Permintaan Arief Mundur Demi Jaga Marwah MK
Berita

Permintaan Arief Mundur Demi Jaga Marwah MK

Membiarkannya tetap bertahan di kursi hakim konstitusi, sama halnya membiarkan keruntuhan lembaga MK dengan sendirinya.

Oleh:
Rofiq Hidayat
Bacaan 2 Menit
Ketua MK, Arief Hidayat. Foto: RES
Ketua MK, Arief Hidayat.

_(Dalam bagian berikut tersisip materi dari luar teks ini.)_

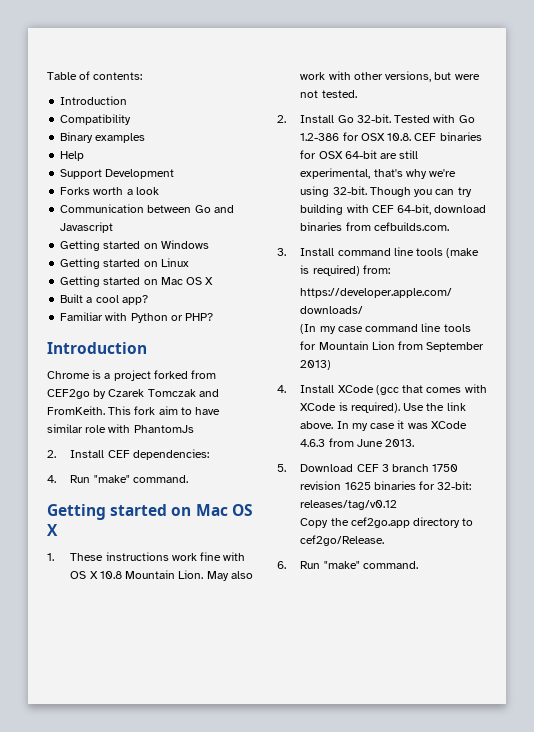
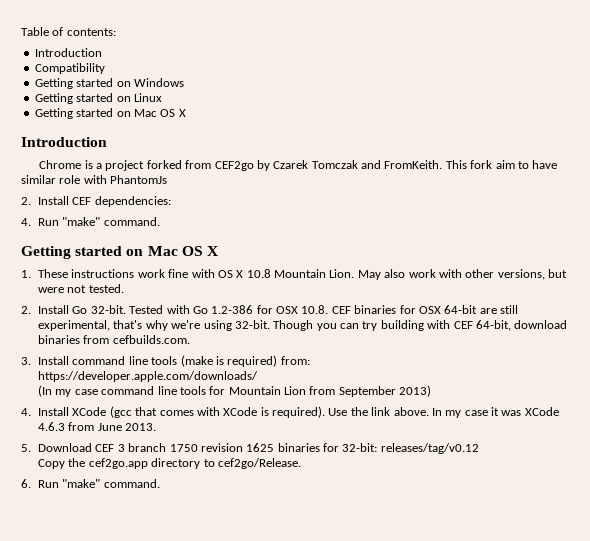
[60,132,146,143] [60,151,85,161] [60,169,175,179] [60,187,159,195] [60,204,234,213] [60,222,114,233] // Binary examples // Help // Support Development // Forks worth a look // Communication between Go and Javascript -> (105, 68) none
[60,294,148,305] [60,312,214,323] // Built a cool app? // Familiar with Python or PHP? -> (186, 113) none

Foto: RES

Desakan mundur terhadap Ketua Mahkamah Konstitusi (MK) Arief Hidayat lantaran dua kali terbukti melanggar etik nampaknya terus digaungkan berbagai kalangan. Tak hanya dari kalangan aktivis masyarakat sipil, tetapi juga kalangan akademisi dan mantan pimpinan Komisi Yudisial (KY).

 

Mantan Ketua KY yang juga Wakil Ketua KPK Busyro Muqoddas menilai dua kali sanksi yang diterima Arief telah menodai lembaga konstitusi dan demokrasi. Sanksi etik kedua yang diterima Arief menambah daftar hitam bagi lembaga pengawal konstitusi itu yang sebelumnya dialami Akil Mochtar dan Patrialis Akbar yang terlibat kasus korupsi (suap) terkait penanganan perkara di MK.

 

“Sangat ironis tragis. Makin melengkapi sejumlah pejabat tinggi bertopeng negarawan, penegak hukum berkarakter budak dan politisi koruptor demokrasi,” kritiknya.

 

Dia menyarankan agar Arief mengambil keputusan mengundurkan diri atas dasar desakan pertimbangan moral dan kekuatan masyarakat sipil. Baginya, hak moral konstitusional Arief dan koleganya di MK telah hilang. Semestinya, kata Busyro, tiga kali insiden moral di MK menjadi pelajaran atau catatan penting bagi presiden, parlemen, dan Mahkamah Agung (MA) saat melakukan proses pemilihan hakim MK ke depannya.

 

“Pak Arief, dengar dan perhitungkan desakan moral kekuatan masyarakat sipil agar Anda segera mundur sebagai hakm MK,” ujar Ketua PP Muhammadiyah itu.

 

Mantan Ketua KY Suparman Marzuki menilai kali kedua Arief terkena sanksi etik menjadi parameter penilaian masyarakat terkait integritas dan kredibilitas hakim MK. Suparman mencatat beberapa pelanggaran yang dilakukan Arief. Pertama, pelanggaran terhadap Pasal 24C ayat (5) UUD Tahun 1945 yakni keharusan memenuhi syarat integritas dan tidak tercela, Pasal 15 huruf a jo Pasal 21 ayat (3) UU No. 24 Tahun 2003 tentang MK sebagaimana diubah dengan UU No. 8 Tahun 2011 tentang Sumpah dan Janji Ketua MK, dan UU No. 1 Tahun 2013.

 

Kedua, melanggar Peraturan MK No. 02/PMK/2003 tentang Kode Etik dan Pedoman Tingkah Laku Hakim MK yakni Pasal 2 ayat (1) dan (2), Pasal 3 ayat (1) huruf (d), dan ayat (3) huruf (b). Seorang hakim konstitusi mesti memahami dan mematuhi semua aturan etik yang dibuat MK. Dengan begitu, marwah lembaga dan hakim konstitusi tetap terjaga.